● Work instruction
Pull out each line in the entries below that contains the word "system". Case matters.

(Transcribed page contents)

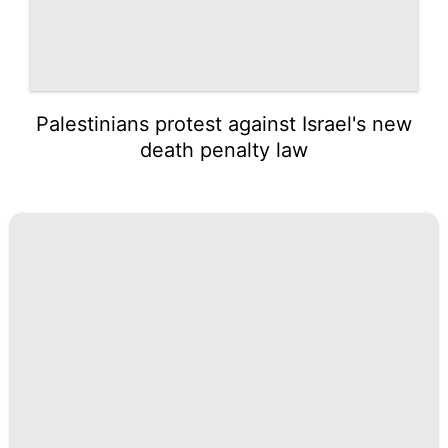
Palestinians protest against Israel's new
death penalty law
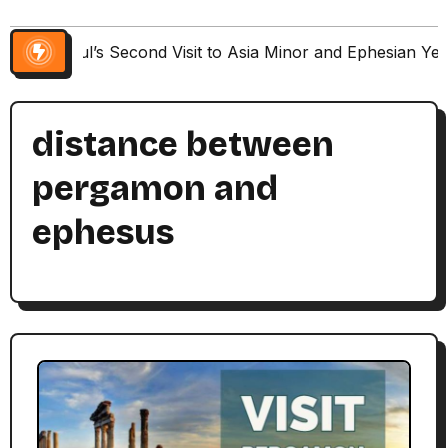
Paul’s Second Visit to Asia Minor and Ephesian Ye
distance between
pergamon and
ephesus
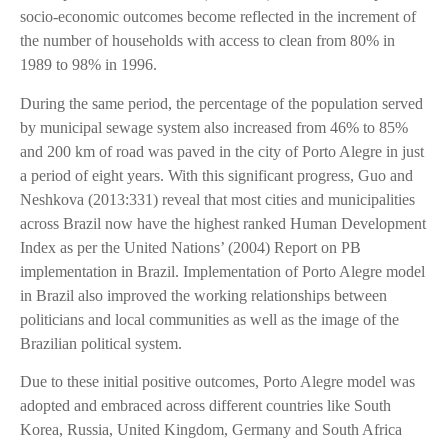
socio-economic outcomes become reflected in the increment of
the number of households with access to clean from 80% in
1989 to 98% in 1996.
During the same period, the percentage of the population served
by municipal sewage system also increased from 46% to 85%
and 200 km of road was paved in the city of Porto Alegre in just
a period of eight years. With this significant progress, Guo and
Neshkova (2013:331) reveal that most cities and municipalities
across Brazil now have the highest ranked Human Development
Index as per the United Nations’ (2004) Report on PB
implementation in Brazil. Implementation of Porto Alegre model
in Brazil also improved the working relationships between
politicians and local communities as well as the image of the
Brazilian political system.
Due to these initial positive outcomes, Porto Alegre model was
adopted and embraced across different countries like South
Korea, Russia, United Kingdom, Germany and South Africa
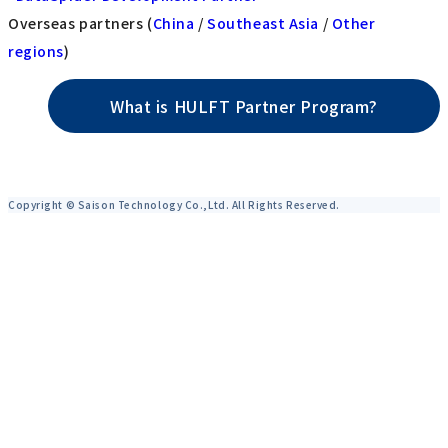
Overseas partners (
China
/
Southeast Asia
/
Other
regions
)
What is HULFT Partner Program?
Copyright © Saison Technology Co.,Ltd. All Rights Reserved.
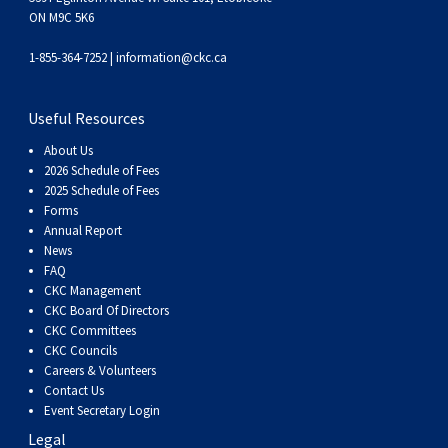
Haired)
(Wire-
Weimaraner
Bernard
Tibetan
ON M9C 5K6
1-855-364-7252 |
information@ckc.ca
haired)
Mastiff
Yakutian
Laika
Useful Resources
About Us
2026 Schedule of Fees
2025 Schedule of Fees
Forms
Annual Report
News
FAQ
CKC Management
CKC Board Of Directors
CKC Committees
CKC Councils
Careers & Volunteers
Contact Us
Event Secretary Login
Legal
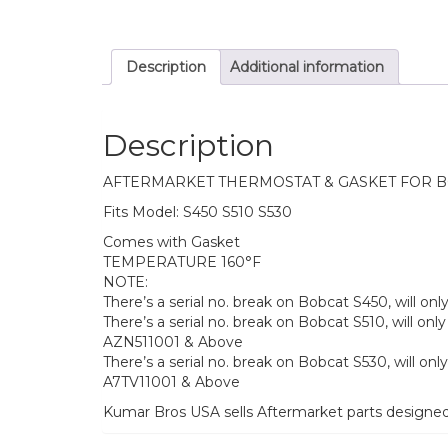
Description
Additional information
Description
AFTERMARKET THERMOSTAT & GASKET FOR 
Fits Model: S450 S510 S530
Comes with Gasket
TEMPERATURE 160°F
NOTE:
There’s a serial no. break on Bobcat S450, will o
There’s a serial no. break on Bobcat S510, will 
AZN511001 & Above
There’s a serial no. break on Bobcat S530, will 
A7TV11001 & Above
Kumar Bros USA sells Aftermarket parts designe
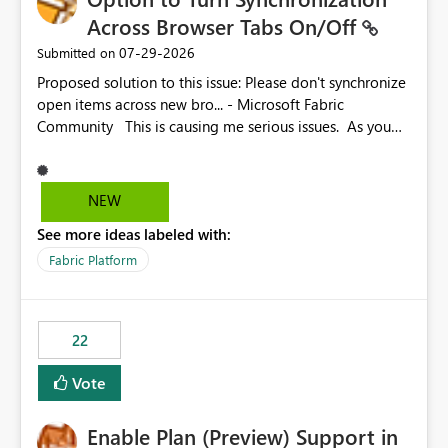
Across Browser Tabs On/Off
‎07-29-2026
Submitted on
Proposed solution to this issue: Please don't synchronize
open items across new bro... - Microsoft Fabric
Community This is causing me serious issues. As you
can see above, it's not just me.
NEW
See more ideas labeled with:
Fabric Platform
22
Vote
Enable Plan (Preview) Support in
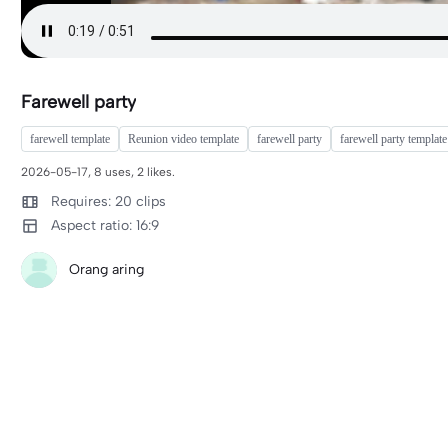
Farewell party
farewell template
Reunion video template
farewell party
farewell party template
2026-05-17, 8 uses, 2 likes.
Requires: 20 clips
Aspect ratio: 16:9
Orang aring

● Task result
by municipal sewage system also increased from 46% to 85%
Brazilian political system.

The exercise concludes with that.